Fortunately, jazz still has flame-throwers like Alex Coke, the Austin-based composer and woodwind player best known for his long, improbable stint in the pungently satirical Dutch big band, The Willem Breuker Kollektief. On Iraqnophobia (voxlox), Coke is repulsed, whereas Haden comes off as merely indignant; additionally, Coke’s big band charts for the eight-part work are decidedly rawer than Bley’s. Instead of a star and rising-star studded ensemble, Coke’s is comprised of musicians with little to no name recognition outside of Texas. There is one salient similarity: Coke is also reunited with one of his most sympathetic collaborators, the captivating vocalist Tina Marsh.

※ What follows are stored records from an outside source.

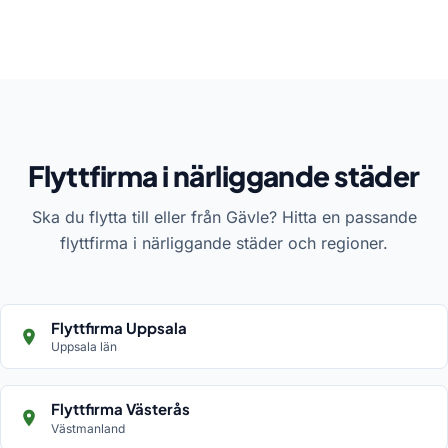
Flyttfirma i närliggande städer
Ska du flytta till eller från Gävle? Hitta en passande
flyttfirma i närliggande städer och regioner.
Flyttfirma Uppsala
Uppsala län
Flyttfirma Västerås
Västmanland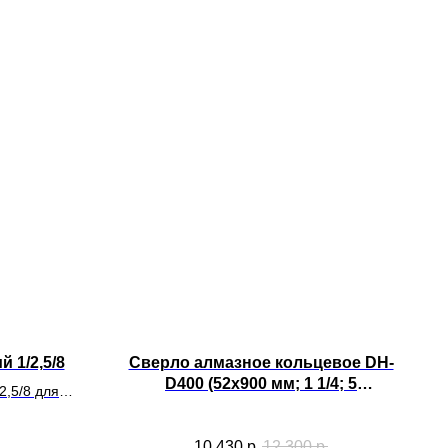
 1/2,5/8
Сверло алмазное кольцевое DH-
D400 (52х900 мм; 1 1/4; 5
2,5/8 для
сегментов)
нирования.
10 430
р.
12 300
р.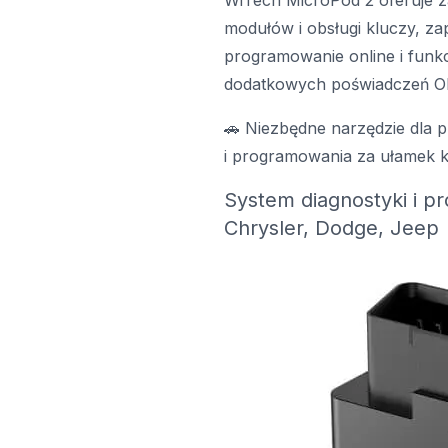
WiTech MicroPod 2 oferuje za
modułów i obsługi kluczy, za
programowanie online i fun
dodatkowych poświadczeń OE
🚗 Niezbędne narzędzie dla p
i programowania za ułamek k
System diagnostyki i p
Chrysler, Dodge, Jeep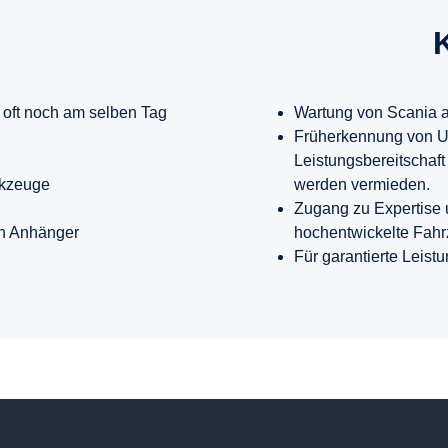
, oft noch am selben Tag
Wartung von Scania a
Früherkennung von Un
Leistungsbereitschaft
rkzeuge
werden vermieden.
Zugang zu Expertise u
en Anhänger
hochentwickelte Fa
Für garantierte Leist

The reason Coke’s album is so much closer to the grassroots pulse of Bush’s opposition is that Coke understands that the war, its chaotic aftermath, and grotesque sideshows like Abu Ghraib, have reinvigorated the social justice movement muffled after 9/11. This is reflected in the inclusion of a second, six-part composition on Iraqnophobia, “Wake Up Dead Man,” which takes on the US incarceration epidemic and the capitol punishment craze (of which Bush was an avatar) with equal ferocity. Coke then takes the extra step of assembling a booklet that includes 11 incredible documentary photographs by Alan Pogue (whose work can be viewed at: It’s been a while since a jazz recording and its packaging have been so resoundingly right on.